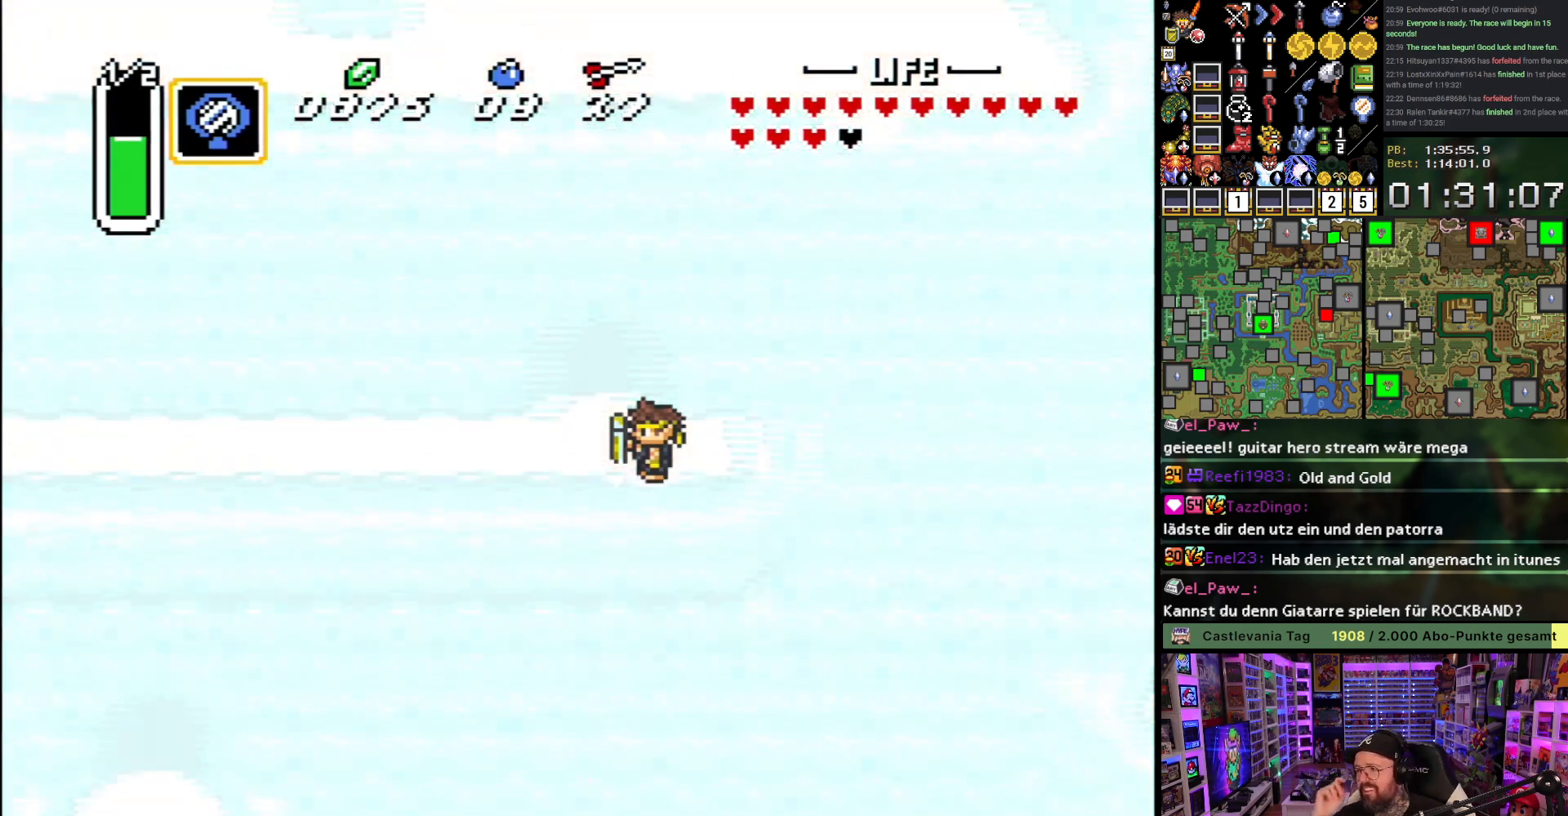
{"buttons": ["DPAD_LEFT"], "events": [[183, "DPAD_LEFT", "down"]]}
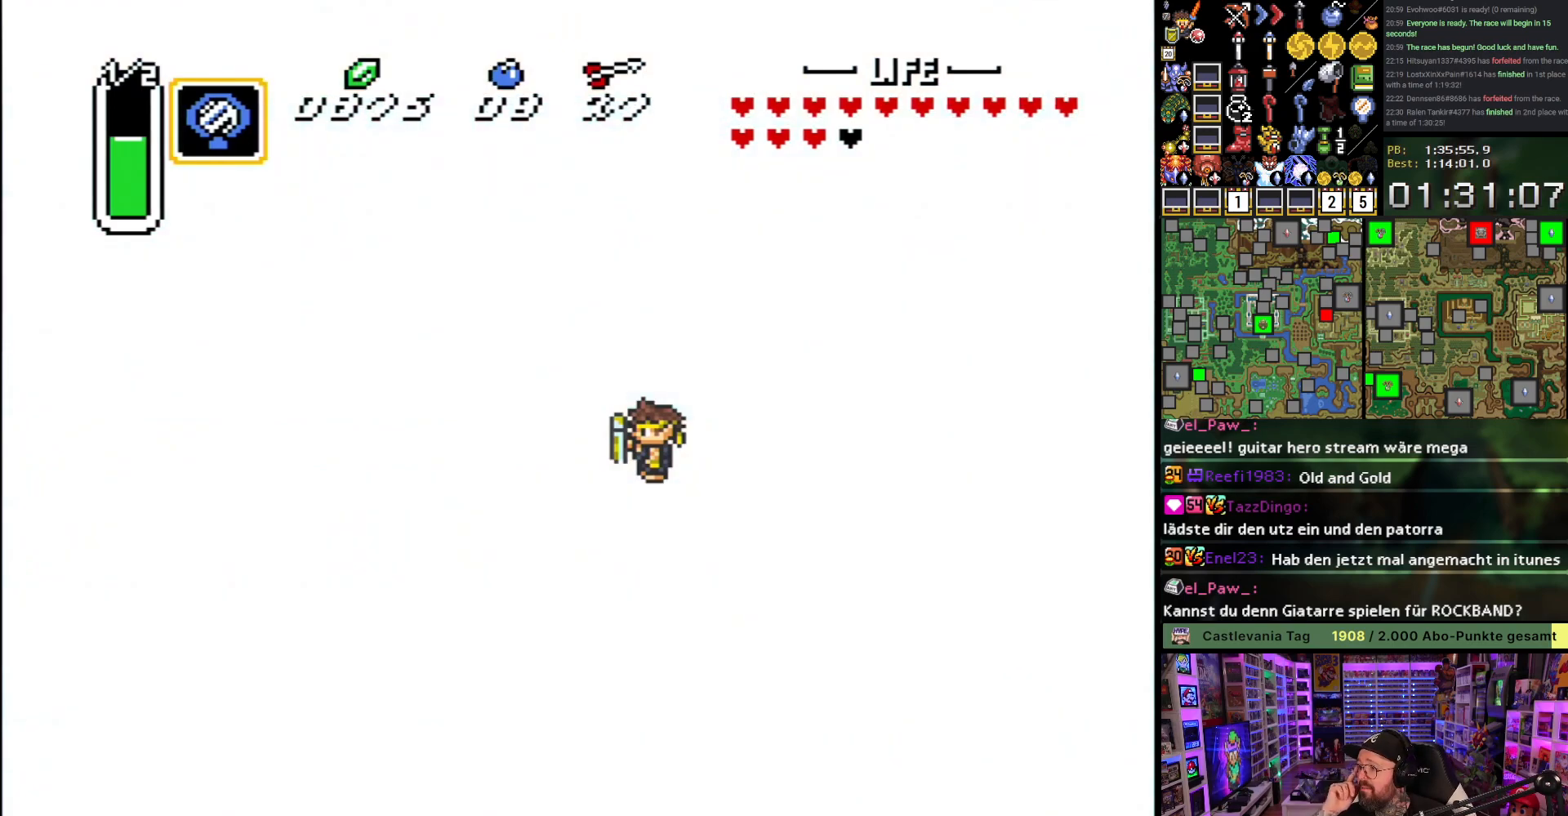
{"buttons": ["DPAD_LEFT"], "events": []}
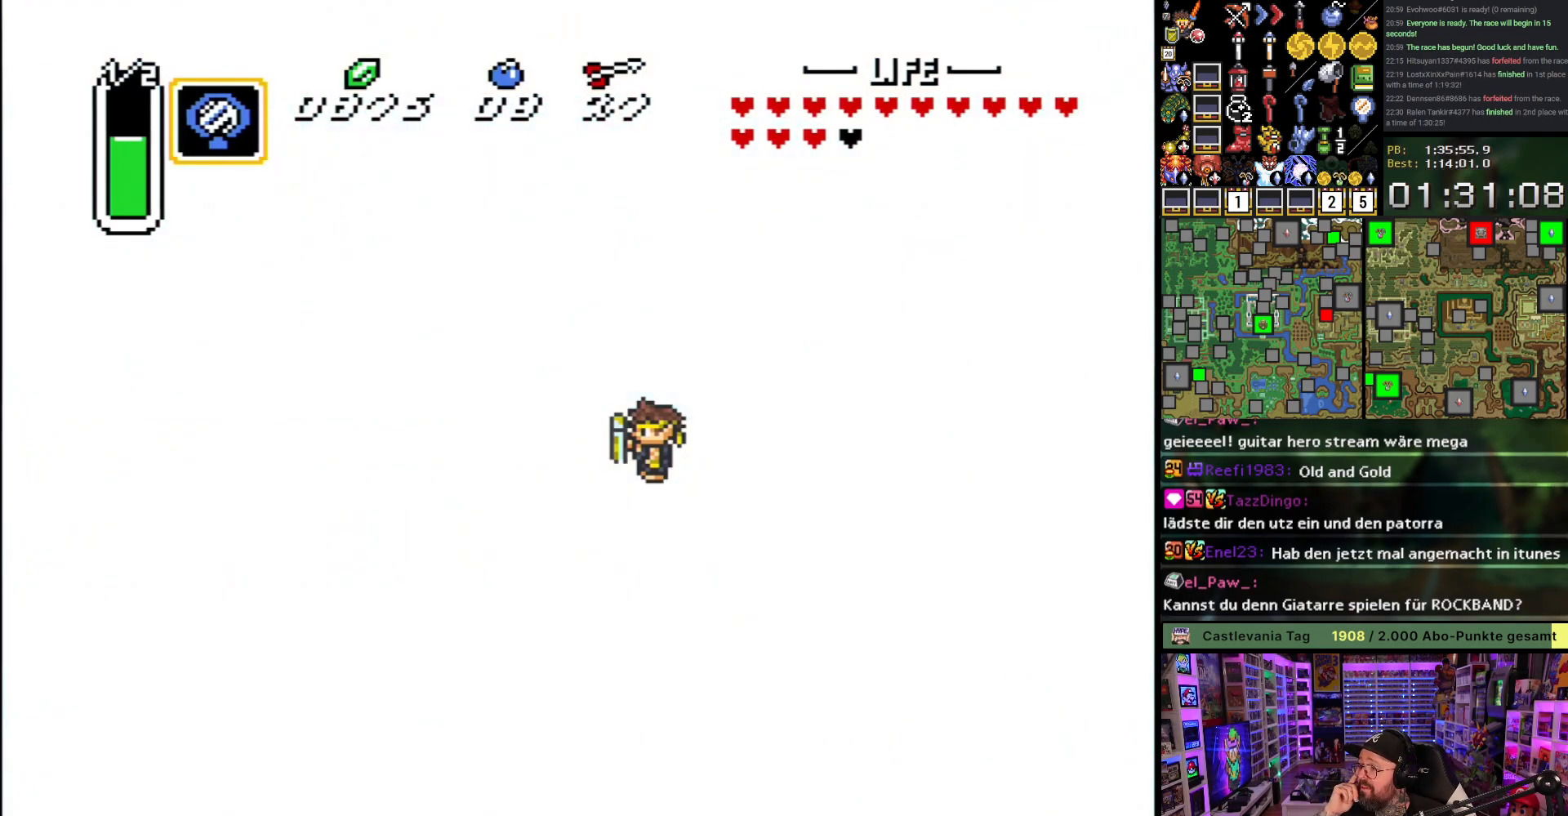
{"buttons": ["DPAD_UP", "DPAD_LEFT"], "events": [[300, "DPAD_UP", "down"]]}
= = = = =
REQUIREMENT >>
Each line of the material goes into your copy unchanged, but no picture does.

RESULT >>
{"buttons": ["DPAD_LEFT"], "events": [[183, "DPAD_LEFT", "down"]]}
{"buttons": ["DPAD_LEFT"], "events": []}
{"buttons": ["DPAD_UP", "DPAD_LEFT"], "events": [[300, "DPAD_UP", "down"]]}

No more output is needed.